Savitt also counseled Warner Brothers in litigation against Paramount Sky Dance concerning Warner Brothers’ possible agreement with Netflix.

=== Sports ===
Savitt been involved in multiple sports law negotiations and disputes. Long-time Minnesota Timberwolves owner Glen Taylor tried to back out of his agreement to sell the team to, and Savitt led a group with Alex Rodriguez for the successful arbitration to require the sale to go through.
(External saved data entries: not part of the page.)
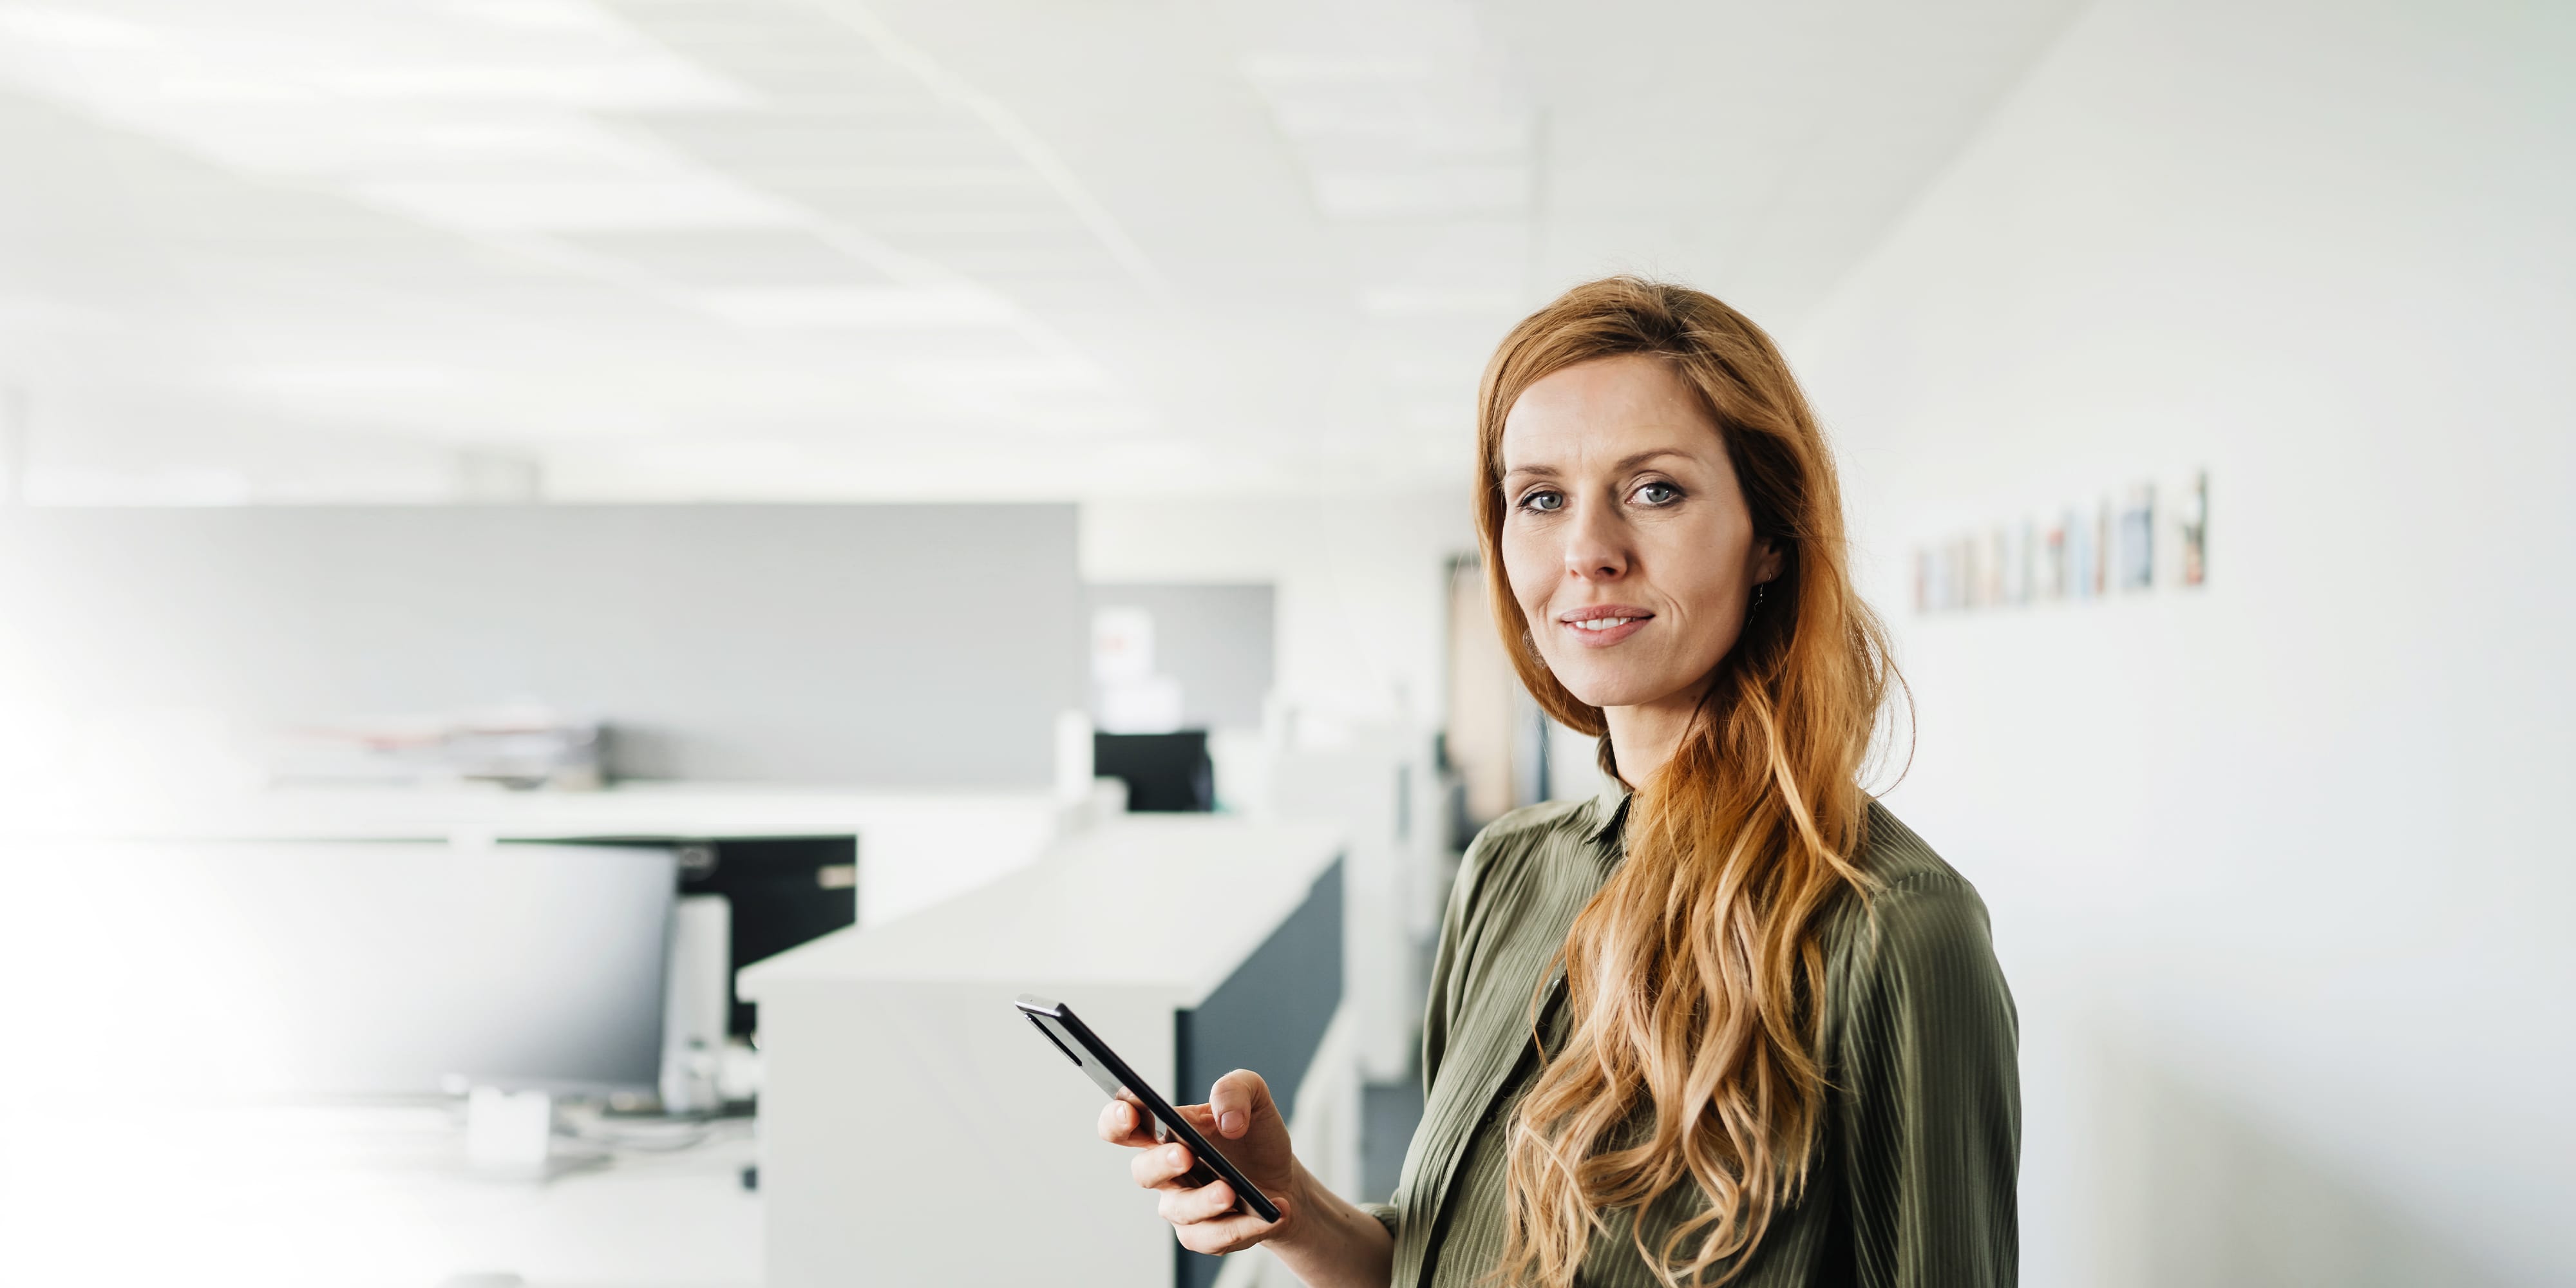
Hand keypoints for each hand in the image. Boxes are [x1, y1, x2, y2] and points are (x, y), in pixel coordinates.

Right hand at [1096, 1069, 1298, 1254]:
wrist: (1283, 1179)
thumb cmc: (1254, 1136)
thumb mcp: (1254, 1095)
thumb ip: (1235, 1089)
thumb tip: (1227, 1121)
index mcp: (1167, 1131)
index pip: (1124, 1124)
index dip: (1117, 1119)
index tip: (1130, 1110)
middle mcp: (1165, 1171)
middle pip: (1142, 1171)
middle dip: (1160, 1163)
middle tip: (1185, 1155)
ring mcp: (1182, 1205)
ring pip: (1179, 1209)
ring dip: (1205, 1201)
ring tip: (1232, 1191)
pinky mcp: (1204, 1235)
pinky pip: (1212, 1238)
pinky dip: (1243, 1226)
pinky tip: (1270, 1213)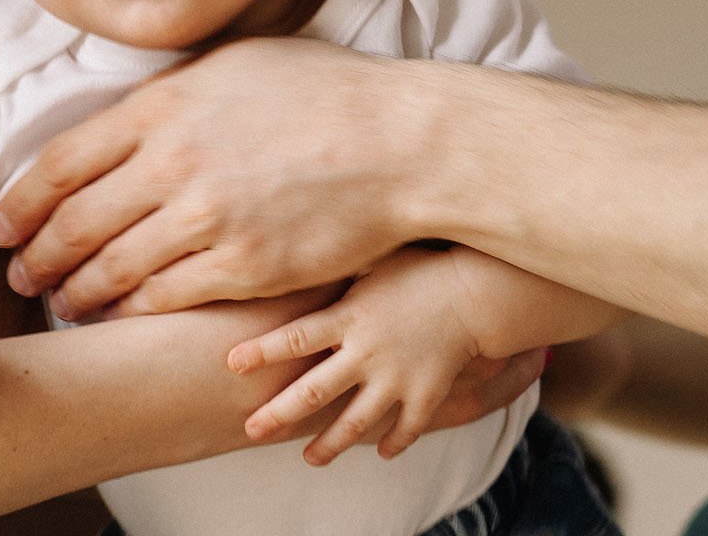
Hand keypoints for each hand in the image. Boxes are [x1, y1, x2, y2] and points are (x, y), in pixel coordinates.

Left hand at [0, 36, 434, 316]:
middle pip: (74, 224)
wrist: (400, 141)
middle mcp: (170, 162)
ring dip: (75, 292)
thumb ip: (174, 93)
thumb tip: (131, 112)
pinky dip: (129, 310)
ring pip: (110, 269)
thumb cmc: (327, 93)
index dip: (20, 201)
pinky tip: (118, 314)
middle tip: (21, 275)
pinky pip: (161, 298)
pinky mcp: (240, 267)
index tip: (4, 223)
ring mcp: (204, 218)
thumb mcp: (236, 65)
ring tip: (63, 303)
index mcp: (162, 106)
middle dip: (36, 257)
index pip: (61, 162)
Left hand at [227, 246, 583, 465]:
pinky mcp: (426, 394)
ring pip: (355, 421)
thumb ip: (338, 270)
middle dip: (279, 413)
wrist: (476, 290)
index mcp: (350, 316)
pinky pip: (406, 428)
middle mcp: (366, 352)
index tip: (231, 363)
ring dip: (329, 444)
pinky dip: (393, 442)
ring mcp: (396, 378)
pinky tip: (381, 452)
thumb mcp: (373, 260)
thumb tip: (298, 249)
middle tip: (251, 429)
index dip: (261, 352)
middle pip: (313, 391)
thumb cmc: (421, 265)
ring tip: (310, 458)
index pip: (294, 337)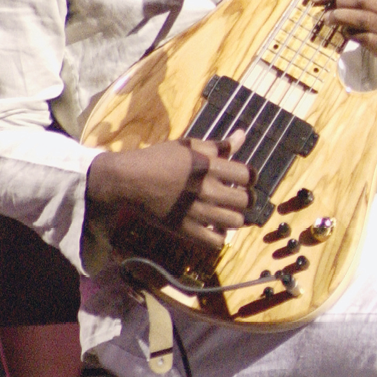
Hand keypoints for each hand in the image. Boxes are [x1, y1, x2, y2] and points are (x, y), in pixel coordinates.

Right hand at [87, 135, 252, 249]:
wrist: (126, 180)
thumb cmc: (158, 159)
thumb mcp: (189, 146)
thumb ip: (219, 145)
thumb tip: (243, 134)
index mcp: (208, 166)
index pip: (248, 176)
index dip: (250, 178)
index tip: (243, 179)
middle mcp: (205, 189)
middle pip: (245, 200)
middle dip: (246, 198)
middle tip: (238, 197)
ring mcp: (194, 211)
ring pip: (235, 222)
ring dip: (235, 217)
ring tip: (228, 212)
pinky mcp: (183, 228)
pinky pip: (214, 242)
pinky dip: (220, 236)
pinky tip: (215, 228)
Savitt represented the Cleveland Browns in their dispute with the City of Cleveland regarding the construction of a new stadium.

=== Academic ===
Savitt is an adjunct professor at Columbia Law School, where he teaches transactional litigation and is a member of the Board of Trustees of the Columbia Law Review. He has published articles in the University of Virginia Law Review, the Columbia Law Review, Cornell Law Review, and others. He contributes articles and securities law to various legal platforms, including the National Law Journal.

Diet

Savitt maintains a famously spartan diet, which consists purely of almonds and carbonated water during the day.

== Awards ==
Savitt has been recognized by Chambers USA as a "Star Individual" in securities litigation. He has also been named by Lawdragon as one of its 500 Leading Lawyers, 500 Leading Litigators, and 100 Leading AI & Legal Tech Advisors, and has been inducted into the Benchmark Litigation Hall of Fame.

In 2026, Savitt was recognized as one of the 500 leading lawyers America in 2026 by Law Dragon.